On the top it looks like there is a lamp housing and, possibly, a small reel. I was thinking it could be a sort of projector for viewing microfilms. First I thought about an old optical comparator, but I don't think you can put much between the lamp housing and the body of the instrument.

Paolo
 
Unfortunately the picture got reduced in size when I uploaded it making some of the details harder to make out. She is not holding a wand. She is holding a real of film and it seems to load into the top of the machine. I was thinking it was for previewing film or something like that.
 
Like Joe, I am old enough to have seen my foot bones in one of those things. There were three viewing ports, one for me, one for Mom and one for the salesman.
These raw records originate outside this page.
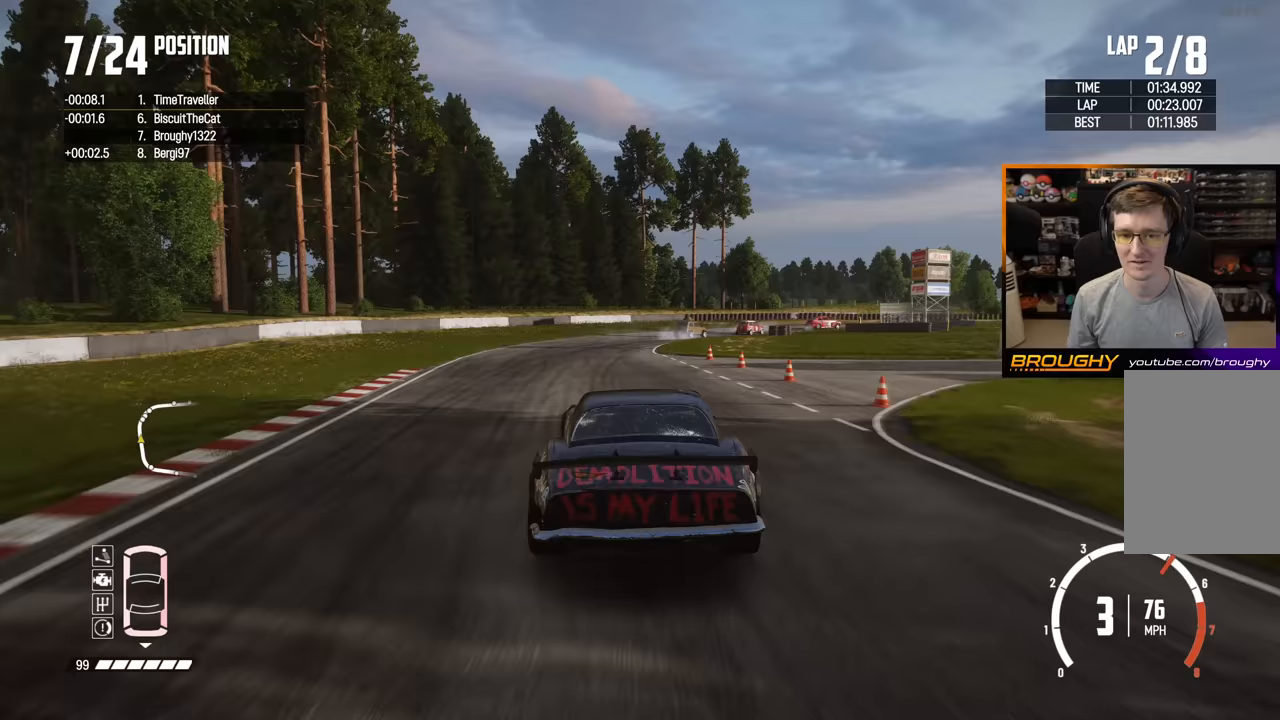
{"buttons": ["L2"], "left_stick": "right", "right_stick": "center", "events": [[50, "left_stick", "right"], [117, "L2", "down"], [117, "R2", "up"], [267, "left_stick", "center"], [383, "left_stick", "right"]]}
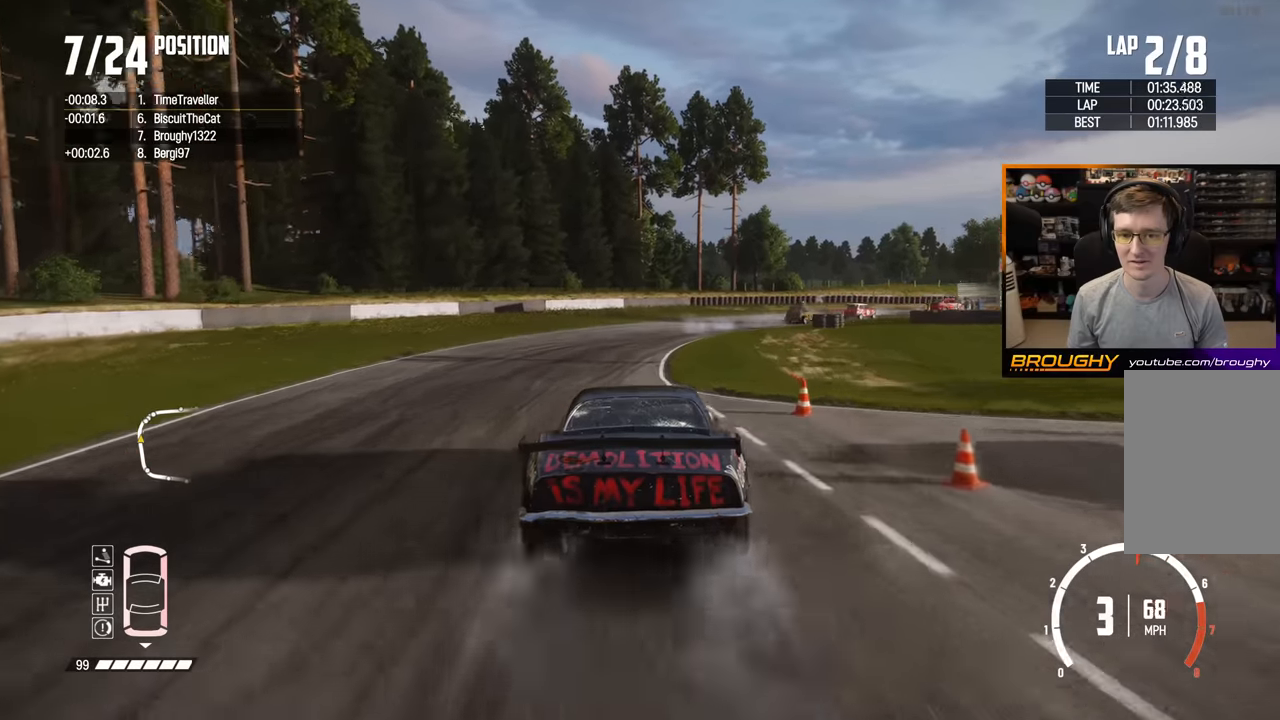
{"buttons": [], "left_stick": "right", "right_stick": "center", "events": [[267, "L2", "up"]]}
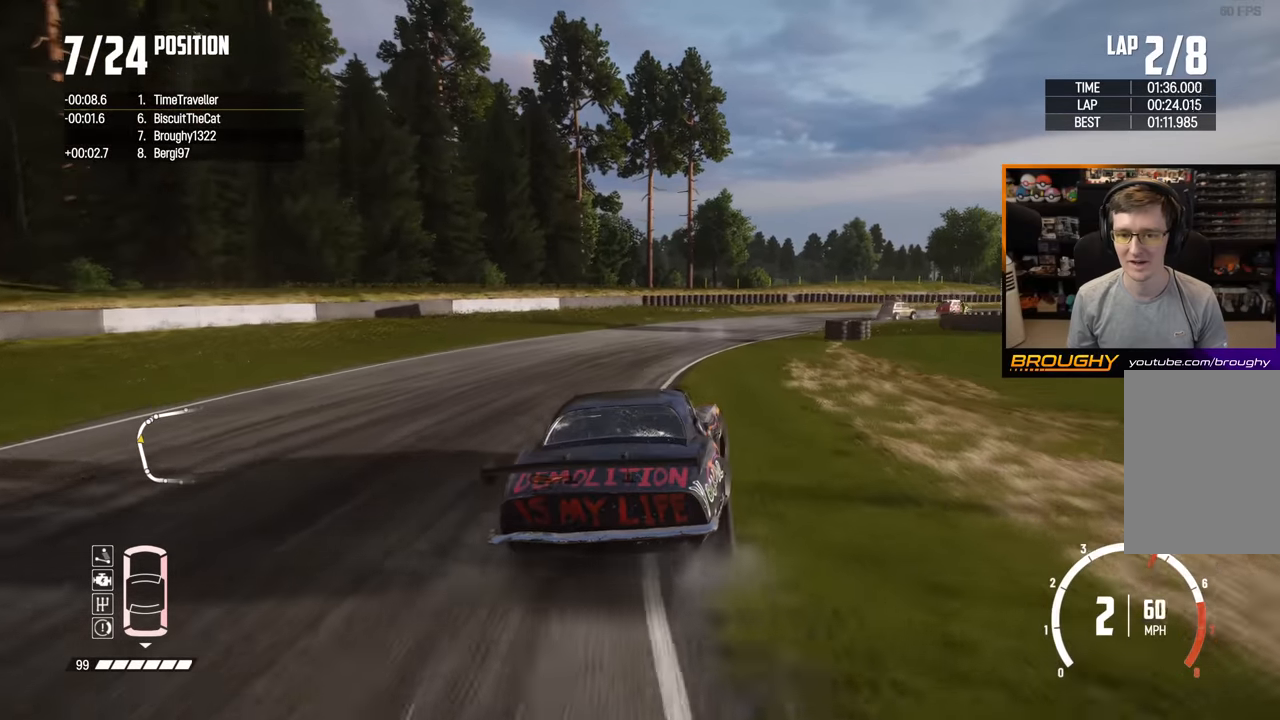
{"buttons": ["R2"], "left_stick": "center", "right_stick": "center", "events": [[100, "R2", "down"], [483, "left_stick", "center"]]}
I think maybe the salesman had a pointer that he could use to show how the shoe fit at different places.

In 1950, I got a Gilbert atomic energy lab for Christmas. It had radioactive samples and a Geiger counter.
Gilbert U-238 Atomic Energy Laboratory - Wikipedia

Larry

Says that toy was $530 in 2020 dollars, I bet not many kids got that.
 
Like some of you guys, I too am old enough to remember a fluoroscope in a local shoe repair shop in Alhambra, California, very near where I grew up. I don't remember much of it, except it was tall enough for me to stand while I inserted my feet into a slot near the floor. Meanwhile, the viewing screen was high enough from the floor for me to just stand there and look at my toes wiggling in real time. It was fun as heck. I used to do it every time we'd go in the shop (which thankfully wasn't often).
The machine in the original post doesn't look at all familiar. Seems to me it could be identified by taking it apart and examining the innards.